The Objective Theory prevents the interpretations of any law of contract from enforcing ridiculously out-sized claims in advertisements as the offer of a contract. The most famous example of this in business contract law is the Pepsi Harrier Jet case. In a 1995 TV commercial Pepsi offered a Harrier jet as a reward for its Pepsi points customer give away. 
The ad said that the jet could be obtained for 7 million points. While the main method of obtaining Pepsi points was to drink Pepsi brand soda and redeem points from bottle caps, the company also allowed points to be purchased for ten cents each. John Leonard thought he saw a brilliant business opportunity.
The normal cost to obtain a Harrier jet was in excess of $23 million dollars. If Leonard bought all the points he would have needed to redeem for the jet it would cost him just $700,000. After raising money from friends and family, Leonard bought 7 million Pepsi points. 
Attempting to enforce what he thought was a valid law of contract, he sent the 7 million points he had purchased, as well as 15 Points he had obtained from other means, and an order form on which he demanded that Pepsi supply him with a Harrier jet.
In response, the company wrote him a letter giving him free coupons and a letter which claimed that business contract law did not oblige the company to provide the jet because it was obviously an outlandish claim, meant to be humorous and entertaining. Leonard took Pepsi to court, claiming that the advertisement of a Harrier jet for the 7 million Pepsi points he had purchased was a valid offer. 
Leonard said that when Pepsi did not reward him with the jet it had violated the law of contract. He claimed that by mailing in the points he had accepted their offer, the 7 million points were his consideration, and that the jet constituted Pepsi's consideration. 
In rejecting Leonard's claim, the judge laid out the Objective Theory of Contracts succinctly.

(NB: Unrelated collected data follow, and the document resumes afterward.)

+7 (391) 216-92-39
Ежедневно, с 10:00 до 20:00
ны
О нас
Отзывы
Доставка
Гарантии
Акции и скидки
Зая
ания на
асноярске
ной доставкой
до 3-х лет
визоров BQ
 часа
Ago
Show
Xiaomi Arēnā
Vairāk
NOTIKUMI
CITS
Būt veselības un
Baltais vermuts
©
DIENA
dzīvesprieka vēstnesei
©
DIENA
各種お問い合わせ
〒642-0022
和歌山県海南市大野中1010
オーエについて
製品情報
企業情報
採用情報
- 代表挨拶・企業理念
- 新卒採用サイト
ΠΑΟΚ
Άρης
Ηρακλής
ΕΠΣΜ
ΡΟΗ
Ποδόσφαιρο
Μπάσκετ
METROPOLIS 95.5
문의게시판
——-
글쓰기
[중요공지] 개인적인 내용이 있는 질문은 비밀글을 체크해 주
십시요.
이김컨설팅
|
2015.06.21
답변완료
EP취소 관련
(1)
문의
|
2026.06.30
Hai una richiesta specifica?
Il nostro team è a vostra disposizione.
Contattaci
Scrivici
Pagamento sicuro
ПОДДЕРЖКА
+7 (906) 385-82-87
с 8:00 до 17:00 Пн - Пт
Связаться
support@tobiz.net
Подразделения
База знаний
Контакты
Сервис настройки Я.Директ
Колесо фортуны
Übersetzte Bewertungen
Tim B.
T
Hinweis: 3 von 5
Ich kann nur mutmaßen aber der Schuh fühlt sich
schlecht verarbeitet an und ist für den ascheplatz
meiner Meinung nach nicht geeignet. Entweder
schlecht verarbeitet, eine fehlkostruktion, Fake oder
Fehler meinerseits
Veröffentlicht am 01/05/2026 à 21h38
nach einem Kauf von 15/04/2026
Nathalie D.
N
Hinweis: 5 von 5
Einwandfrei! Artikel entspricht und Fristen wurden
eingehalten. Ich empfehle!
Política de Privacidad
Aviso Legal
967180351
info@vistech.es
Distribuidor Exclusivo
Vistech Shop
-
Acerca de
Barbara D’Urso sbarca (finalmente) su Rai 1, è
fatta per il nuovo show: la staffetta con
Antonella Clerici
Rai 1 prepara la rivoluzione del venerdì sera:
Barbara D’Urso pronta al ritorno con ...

The judge ruled that business contract law had not been violated because "no objective person" could have believed in good faith that the offer was serious. 
Due to the outrageous nature of the advertisement, the law of contract was determined to not have been violated. Business contract law is bound by a reasonable person test, that is, would a reasonable person examining the contract determine that the terms of the contract were realistic.